Firstly, there may be a case for Norman & Emma being kept awake by Les’s loud
drilling and hammering; it is an indirect act because it is noise causing them the
disturbance. Locality could be a factor because it is possible that they are not
used to having people building nearby. However it could also be argued that they
are ‘sensitive’ because not everyone is a light sleeper. A similar case in which
the claim failed because of sensitivity would be Robinson V Kilvert – 1889,
where there was no liability when the heat required in the manufacture of the
defendants’ boxes downstairs in a building damaged the brown paper made by
the claimant upstairs, as it would not damage any other paper.

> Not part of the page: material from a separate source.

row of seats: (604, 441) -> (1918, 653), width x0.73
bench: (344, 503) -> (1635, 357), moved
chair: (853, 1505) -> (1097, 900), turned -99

The noise is infringing on their enjoyment of the land and it could also be said
that Les was being malicious because they asked him to behave more
reasonably and he refused; so on those facts he could be found liable. However,
the fact that Les was given planning permission could potentially act as a
defence.
Another potential claim from Norman & Emma would be about the smell from
Les’s rubbish bin. Again, the interference is indirect and it is interfering with their
enjoyment of the land.
The third and final claim Norman & Emma could make against Les is for their
plants. The fumes are an indirect interference and because there was a damage
caused, it is likely that the claim for financial damages would be successful.

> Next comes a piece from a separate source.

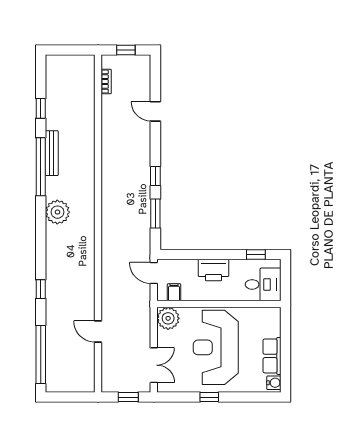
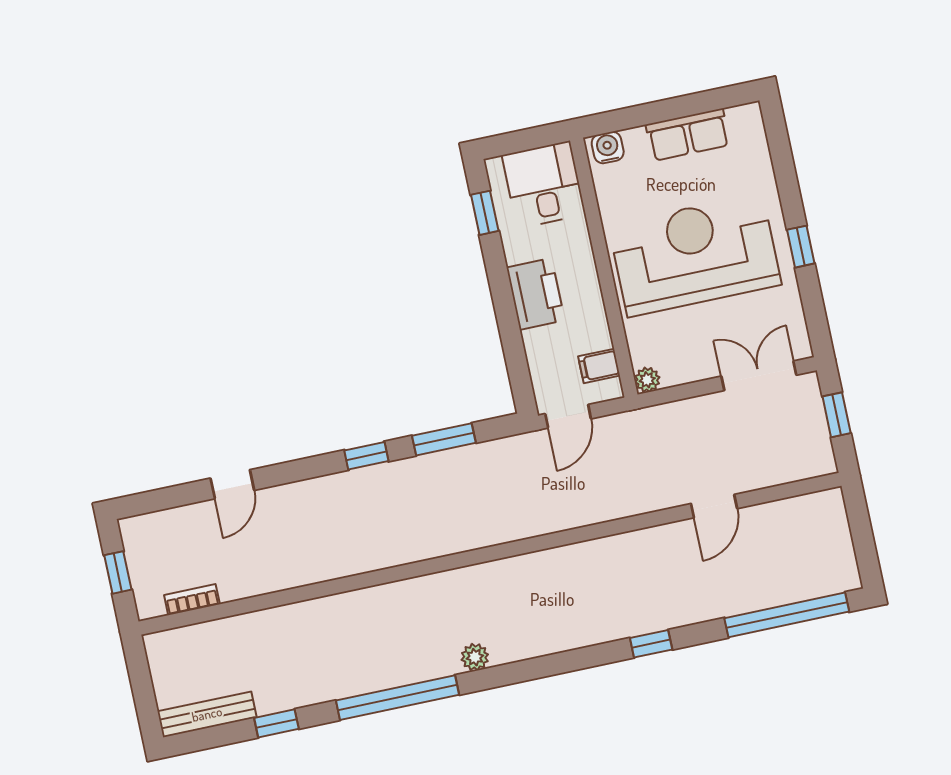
bench: (52, 153) -> (207, 714), moved
plant: (57, 212) -> (475, 657), width x0.53, depth x0.53
plant: (168, 318) -> (647, 380), width x0.53, depth x0.53
reception desk: (216, 347) -> (695, 255), turned 180
water cooler: (274, 383) -> (608, 148), moved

The next person who has a potential claim is Emily. The noise is an indirect
interference with her enjoyment of her land and so is the smell from the rubbish.
However, her reaction was similar to that in Christie V Davey – 1983, in which
the defendant, who started off being a potential claimant, retaliated maliciously
and consequently was sued successfully for nuisance, and therefore she has lost
any possible claim because of her malicious behaviour.
In conclusion, Norman and Emma could claim against Les for the interference of
their quiet enjoyment of their land, but they may not be successful because it
could be seen that they are ‘sensitive’ and there may also be a defence from the
planning permission.
Norman and Emma could also claim for nuisance in respect to the smell from the
rubbish bins, and this claim is likely to succeed.
Finally, they could claim for the damages to their plants caused by the fumes
emitted from Les’s rubbish. This is also likely to be successful because there has
been a clear damage due to an indirect interference cause by Les.
In regards to Emily, due to her malicious retaliation, any claim she previously had
is void and her claim is unlikely to succeed.